Don’t Go To Brazil, Young Man

Paul Kedrosky asks:

Say you were 22-years-old, unattached, and recently graduated and looking for your first job. You want to be part of something big and dynamic, a truly dynamic economy where you’re going to be able to rise up with it.

The U.S. has long been that place, and maybe you think it no longer is — or maybe you do. Whatever. Where in the world — visas aside — would you go?

I got that question the other day from a recent graduate, and I surprised myself with how quickly I could answer it.

Paul chose Brazil. Which is, not to put too fine a point on it, the wrong answer.

Ironically, Paul himself notes that "the world is changing rapidly, and the ‘right’ answer from 1998 isn’t likely the right answer in 2008," without realizing that Brazil is very much the right answer from 1998, just before the commodity boom took off.

But more to the point, Brazil simply isn’t friendly to foreign 22-year-old unattached recent graduates looking for their first job. In fact, it isn’t friendly to foreigners looking for work, period. And I’m not talking about visas, I’m talking about employers.

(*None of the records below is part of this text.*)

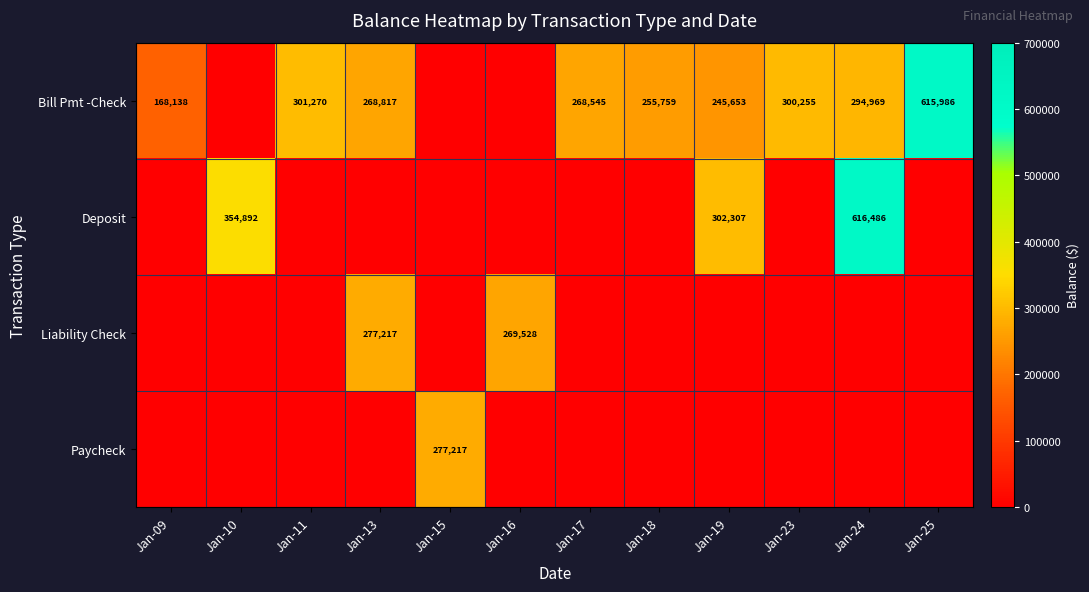

True or false: Deposit has a value of 616486 at Jan-24.

True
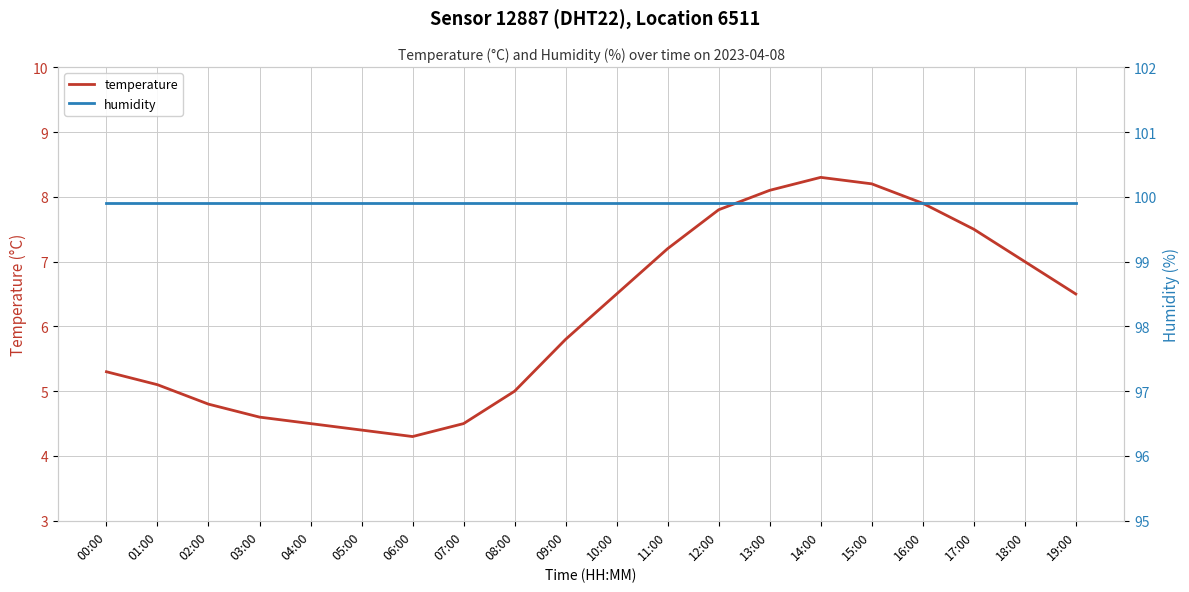

True or false: temperature has a value of 4.7 at 12:00.

False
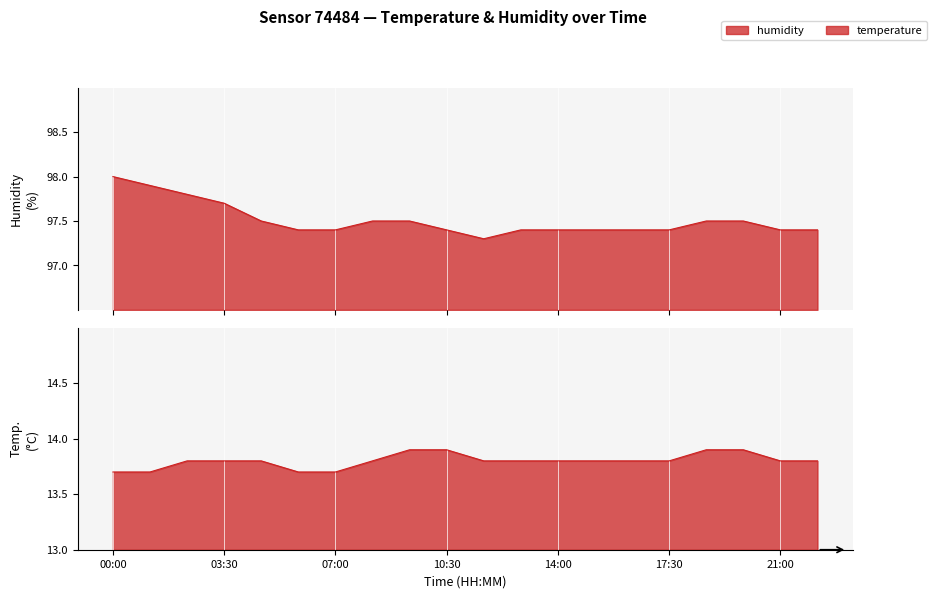

True or false: humidity and temperature cross at least once.

False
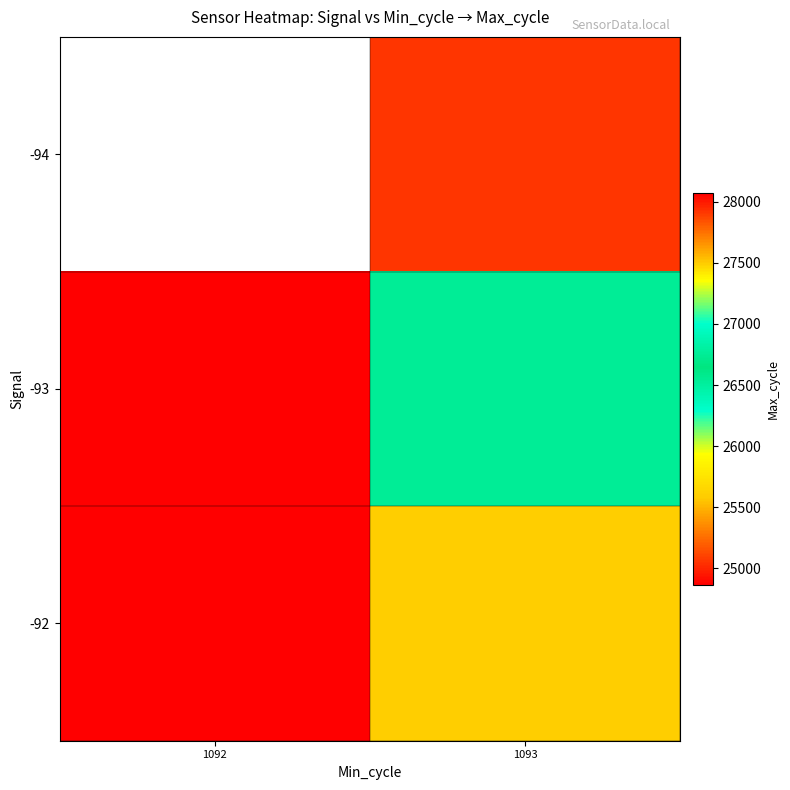

List the series in order of their peak value, highest first.

-94, -93, -92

Brazil is run by a very small group of elite families concentrated within the richest enclaves of Sao Paulo and Rio. Brazil doesn’t have its own domestic equivalent of the American Dream – the meritocratic idea that anybody can make it, with enough moxie and a bit of luck. It’s true that a large middle class is emerging, and that many people are making much more money now than they were ten years ago. It’s also true that Brazil, as a nation, is very entrepeneurial. But the fact is that the biggest entrepeneurs come entirely from the white elite; they’ve known each other all their lives, trust each other, employ each others’ offspring, and see no reason to take a punt on some American 22-year-old kid, even if he or she happens to be fluent in Portugese.

Brazil doesn’t embrace foreigners. Its companies are much less likely to be foreign-owned than those of just about any other country in Latin America, and its executives are a very homogenous bunch. In a country justly celebrated for racial and ethnic diversity, everybody with any real power is white; certainly they’re all Brazilian. While no one batted an eyelid at a first-generation immigrant like Sergey Brin making billions in America, that wouldn’t be possible in Brazil.

This is a problem with many emerging markets, not just Brazil. Developed nations like Canada, Switzerland, or the UK are, like the US, proud to be home to big and vibrant companies staffed, run, and even founded by foreigners. Of how many developing nations can that be said?